Work required: In the pull request description below, list every reader function named in the parentheses as being reused for each stage subdirectory.

Source passage:

╔══

Emit WDL per-stage overall metrics for Manifold by charles-typ · Pull Request #684 · facebookresearch/DCPerf

charles-typ · 2026-06-10T22:07:42Z

Summary:
D108110315 teaches the benchpress perf hook to collect PMU + sysstat data in
per-WDL-sub-benchmark stage directories for WDL prod_set. The raw staged CSVs
are preserved by perfpub's recursive Manifold upload, but users still need a
single processed summary per sub-benchmark, analogous to the normal
overall-metrics.csv that perfpub emits for a single benchmark.

This change adds stage-aware summary generation to perfpub:

benchmark_metrics_<run_id>/
memcpy_benchmark/
overall-metrics.csv # NEW
perf-stat.csv
nv-perf-collector-summary.csv
...
hash_hash_benchmark/
overall-metrics.csv # NEW
...
wdl_stage_overall_metrics.csv # NEW aggregate index
wdl_stage_overall_metrics.json # NEW aggregate index
wdl_stage_perf_summary.csv # generic numeric summary from prior patch
wdl_stage_perf_summary.json

Implementation details:

For each immediate stage subdir that contains CSVs, perfpub temporarily
chdirs into that subdir and reuses the same reader functions as the top-level
path (read_mpstat, read_memstat, read_cpufreq_*, read_perfstat,
read_nv_perf_collector, read_arm_perf_collector, etc.). This gives each
stage the same processed metric lines as a normal single benchmark's
overall-metrics.csv.
Adds the WDL sub-benchmark score at the top when the score exists in the
parent benchmark metrics JSON.
Writes per-stage overall-metrics.csv, plus top-level CSV/JSON indices for
easy discovery in Manifold.
No XDB/dashboard changes. The goal is Manifold artifact usability.
sample_avg_from_csv() now tolerates partial CSV schemas by selecting only
requested metric columns that exist and warning about missing ones. This is
useful for stage dirs where a monitor didn't emit the full standard set of
columns.

╚══

Given information:
╔══

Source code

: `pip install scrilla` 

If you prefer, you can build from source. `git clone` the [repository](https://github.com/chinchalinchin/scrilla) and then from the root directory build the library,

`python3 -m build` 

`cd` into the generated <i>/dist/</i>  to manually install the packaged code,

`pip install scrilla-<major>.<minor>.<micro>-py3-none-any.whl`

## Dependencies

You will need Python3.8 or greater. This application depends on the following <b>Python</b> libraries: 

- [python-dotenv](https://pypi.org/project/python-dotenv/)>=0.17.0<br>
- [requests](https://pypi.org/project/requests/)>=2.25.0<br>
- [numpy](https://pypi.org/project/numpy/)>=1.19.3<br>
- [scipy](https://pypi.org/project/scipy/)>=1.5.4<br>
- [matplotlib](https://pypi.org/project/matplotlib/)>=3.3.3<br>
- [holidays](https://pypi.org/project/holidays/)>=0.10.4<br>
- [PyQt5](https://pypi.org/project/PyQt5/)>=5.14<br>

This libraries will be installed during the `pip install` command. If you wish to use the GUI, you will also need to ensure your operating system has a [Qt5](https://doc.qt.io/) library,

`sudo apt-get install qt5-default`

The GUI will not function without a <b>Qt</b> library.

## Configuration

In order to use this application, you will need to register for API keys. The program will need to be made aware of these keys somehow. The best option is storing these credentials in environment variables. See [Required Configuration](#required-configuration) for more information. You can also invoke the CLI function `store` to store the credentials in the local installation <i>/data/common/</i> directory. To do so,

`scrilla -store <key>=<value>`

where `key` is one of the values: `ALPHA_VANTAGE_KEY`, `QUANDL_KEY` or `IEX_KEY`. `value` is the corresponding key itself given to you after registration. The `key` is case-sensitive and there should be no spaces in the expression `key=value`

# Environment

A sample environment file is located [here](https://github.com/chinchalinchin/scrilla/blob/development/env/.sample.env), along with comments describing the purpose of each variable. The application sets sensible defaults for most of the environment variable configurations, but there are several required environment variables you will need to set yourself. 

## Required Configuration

╚══

Solution:
read_mpstat
read_memstat
read_cpufreq_*
read_perfstat
read_nv_perf_collector
read_arm_perf_collector